Не только боязнь иметь ребенка от другого мужчины заставила меня примириться с отъездом Акселя. Определенную роль при этом сыграло желание быть верной женой, достойной своего мужа. Я знала, что он никогда не изменял мне, что у него никогда не было любовниц. Разве он не король Франции, стремящийся к такой добродетели? Сколько женщин при дворе могли бы сказать, что у них верный муж? Нежность короля ко мне, его желание радовать меня, постоянные ласки — все это, разумеется, требовало какого-то вознаграждения, не правда ли? Кроме того, у нас был ребенок.

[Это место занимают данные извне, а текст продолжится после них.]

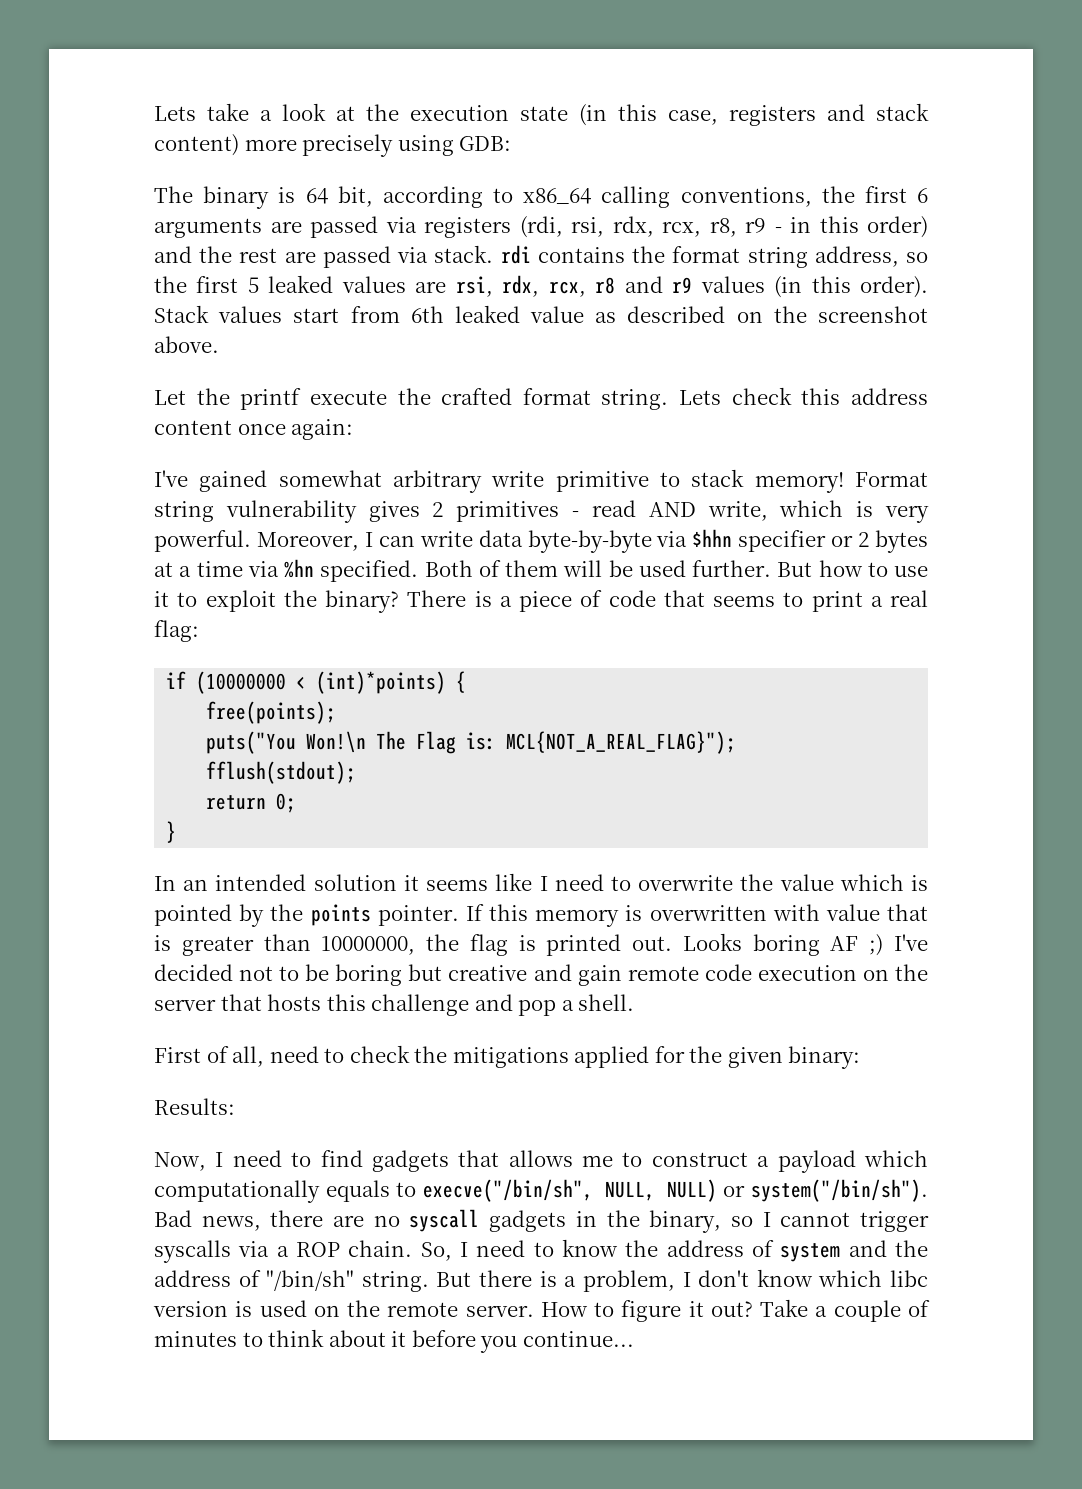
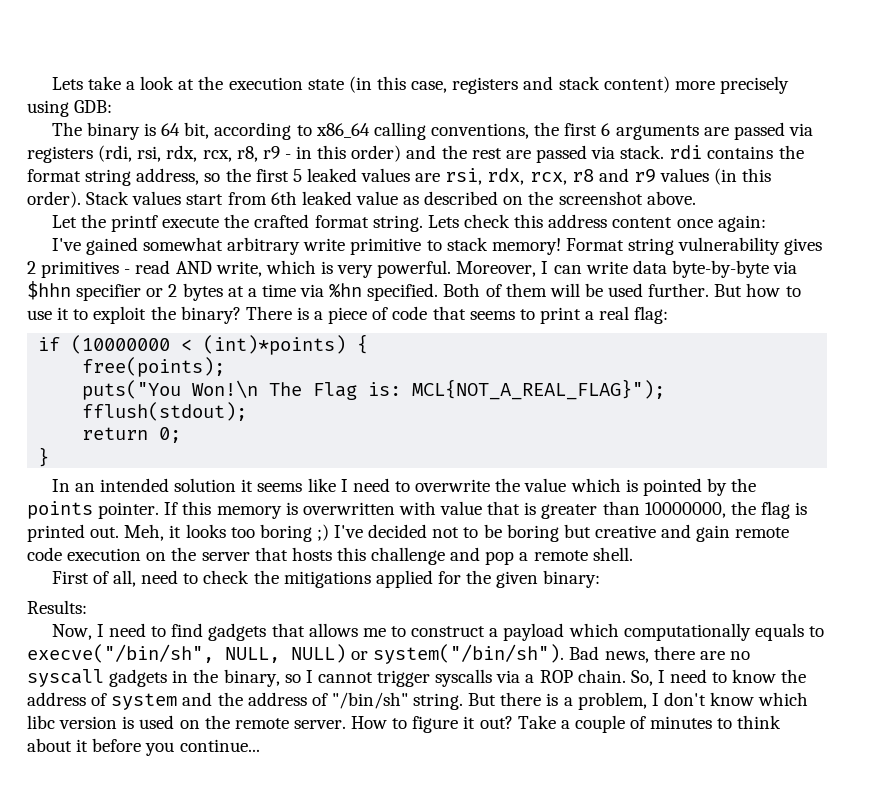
[682,933,859,956] Looks boring AF -> [124,524,312,542] Meh, it looks too boring
(574, 1005) none -> [533,550,588,561] remote

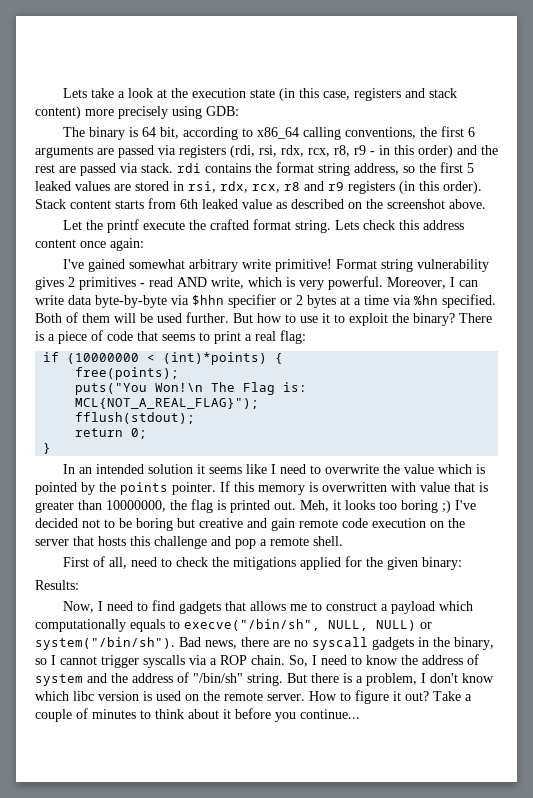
(441, 177) none -> [135,181,184,191] stored in
[660,168,710,182] values -> [348,181,395,194] registers
[132,191,224,205] values start -> [70,200,144,209] content starts
[350,237,561,255] primitive to stack memory! -> [274,259,332,272] primitive!

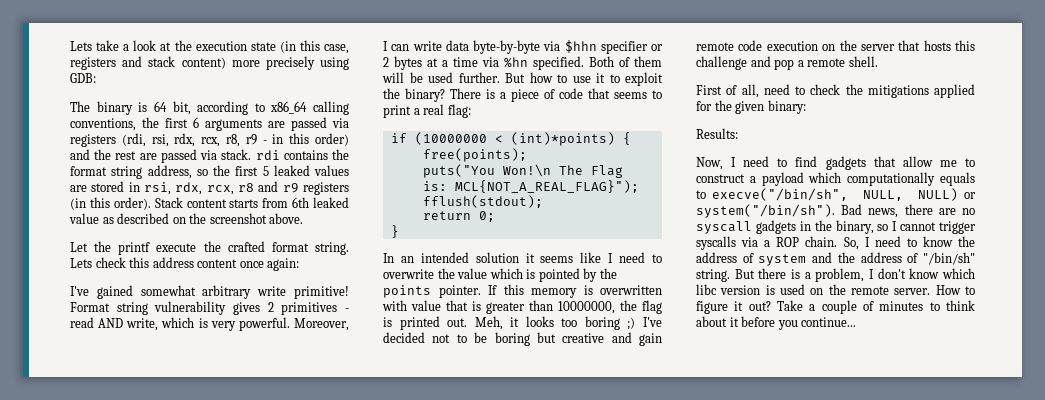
[249,601,286,611] allows -> [902,156,933,167] allow

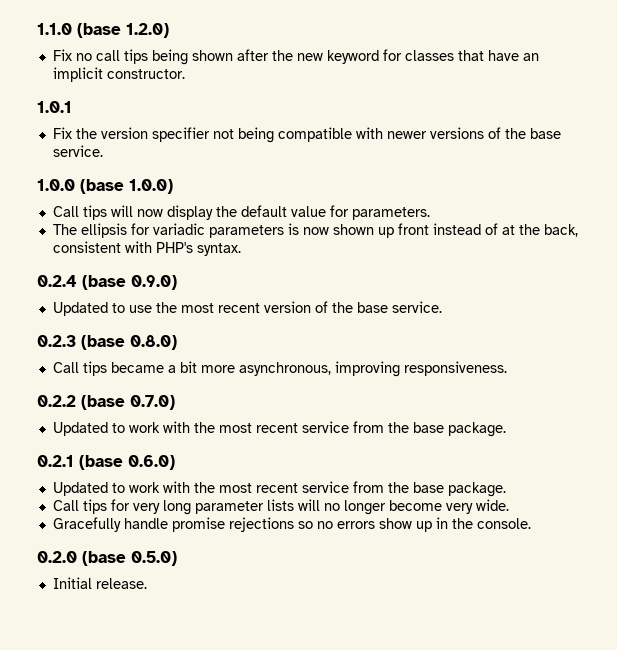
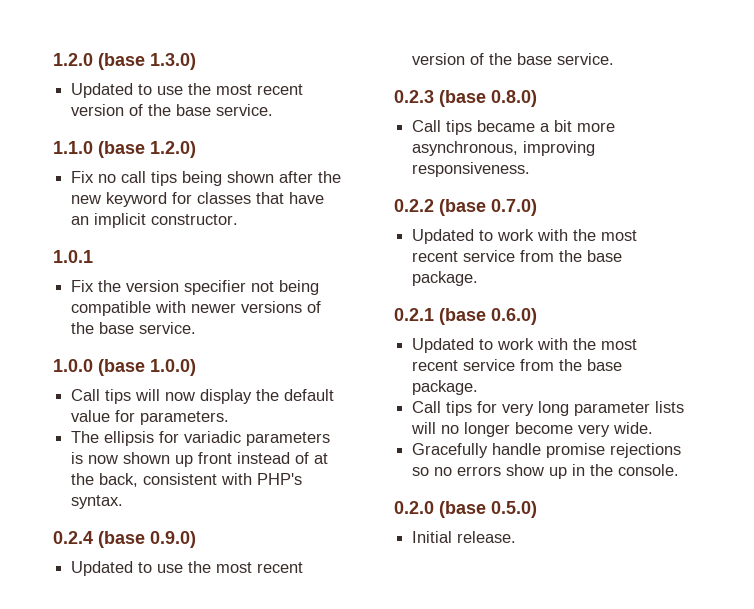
(37, 29) none -> [53,53,196,70] [71,83,304,98] [71,104,274,116] 1.2.0 (base 1.3.0) // Updated to use the most recent version of the base service. //

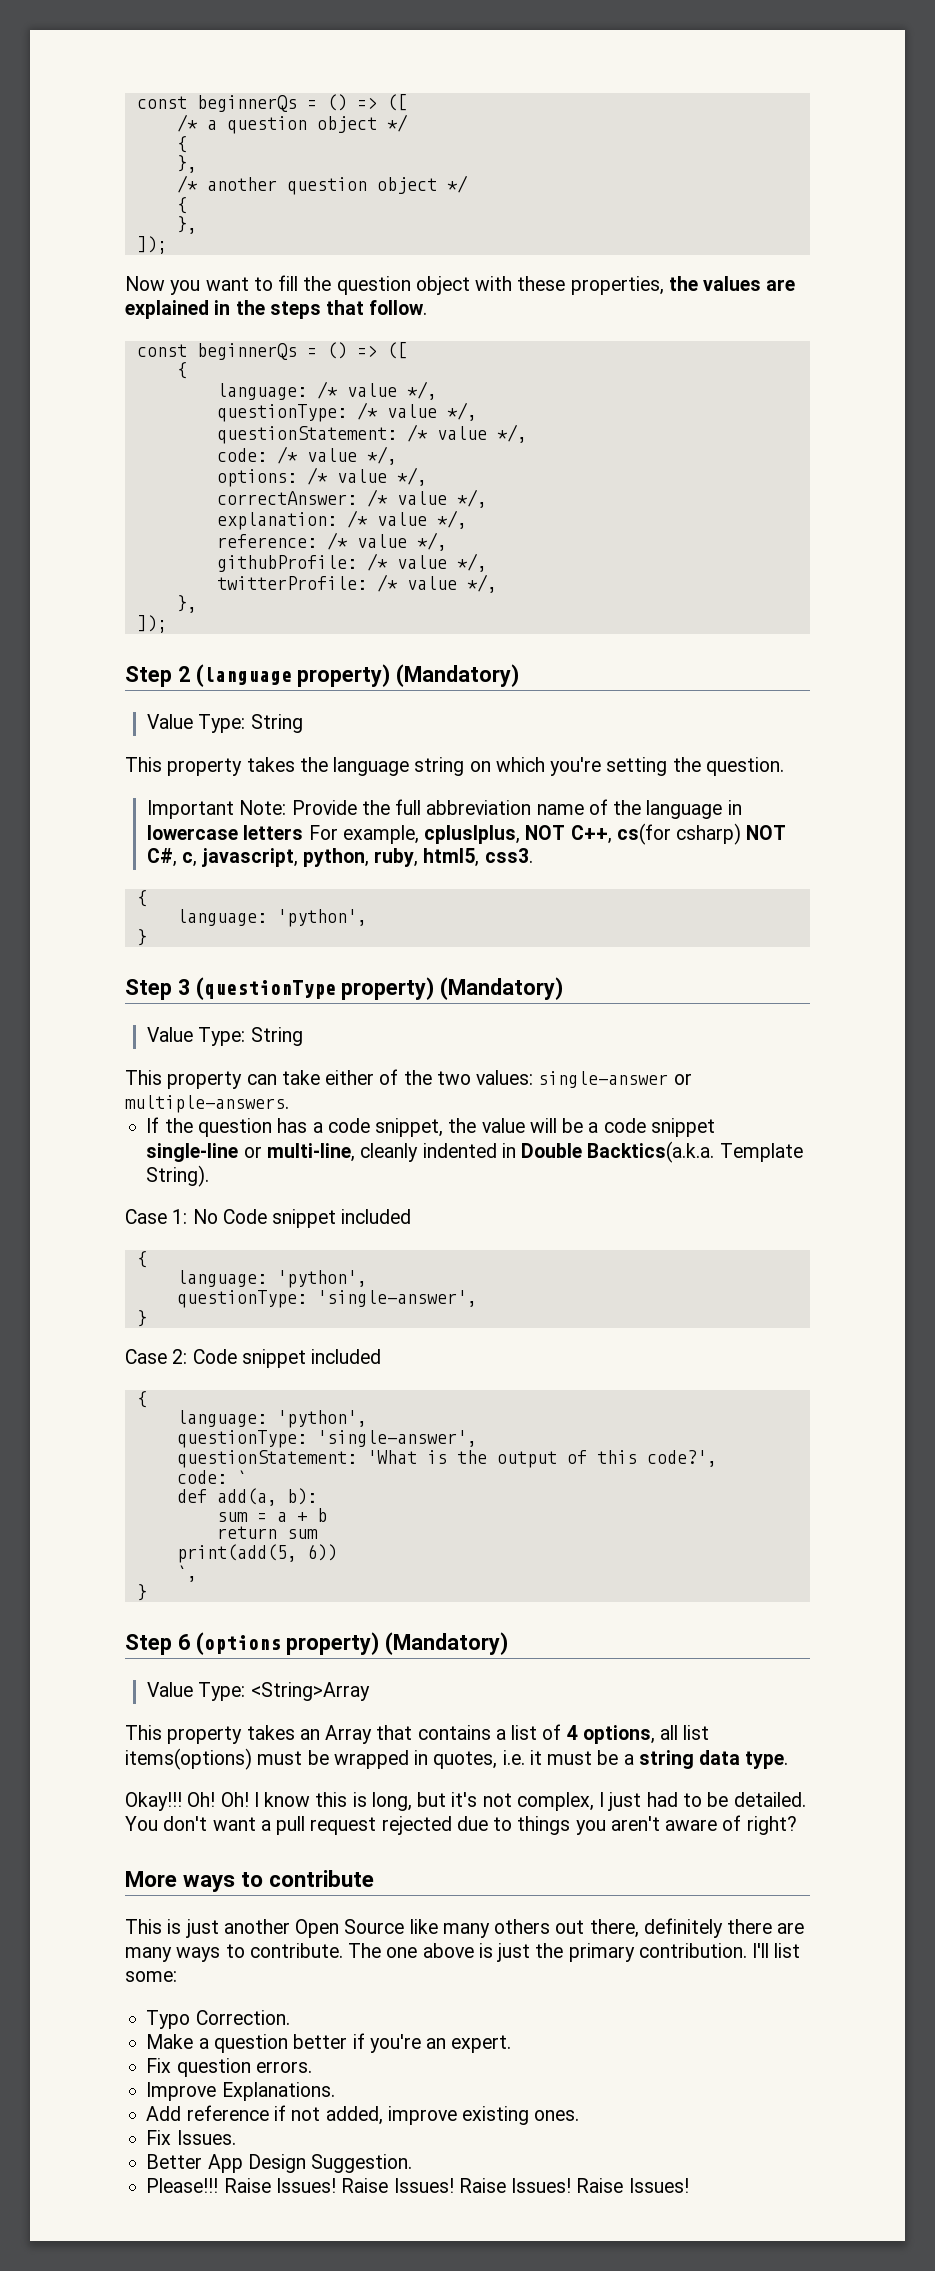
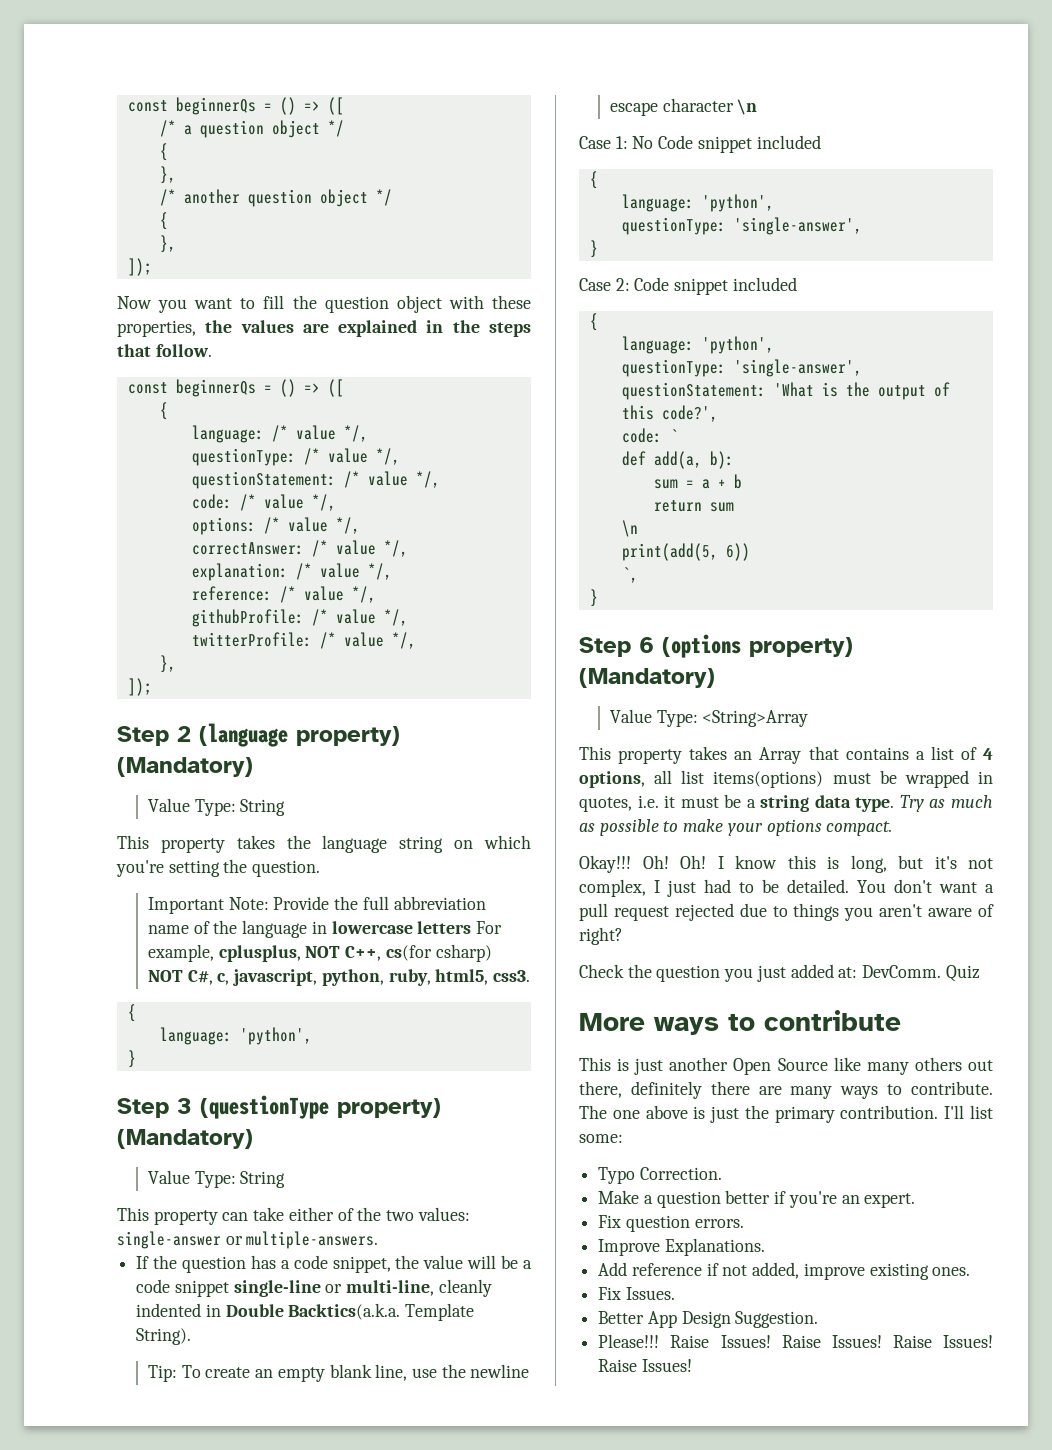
[424,825,521,844] cpluslplus, -> [218,945,301,962] cplusplus,
(210, 1176) none -> [147,1364,530,1382] [609,98,758,116] // Tip: To create an empty blank line, use the newline escape character \n
(318, 1534) none -> [621,520,638,537] // \n
(789, 1760) none -> [899,795,993,812] [579,819,893,836] Try as much as possible to make your options compact.
(797, 1825) none -> [579,964,980,982] // Check the question you just added at: DevComm. Quiz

Моя маленькая королева! Как я обожала ее! Теперь я видела маленького Армана меньше. Он был сбит с толку и выглядел опечаленным. Я неожиданно поняла это и послала за ним, позволив ему поваляться на моей постели, и кормила его конфетами. Однако положение изменилось. Он уже не был моим маленьким мальчиком. Он был просто Арманом, за которым ухаживали слуги. Все свое свободное время я посвящала моей маленькой дочери. Его хорошо кормили, и он был окружен тем же комфортом, что и прежде. Мне не приходило на ум, что я действовала в своей обычной неосмотрительной манере, когда взяла его из дома, баловала и ласкала, а затем отвергла. Я позабыла об этом, а он не забыл. Он вспомнит об этом в последующие годы и станет одним из моих злейших врагов, которые старались в меру своих возможностей уничтожить меня.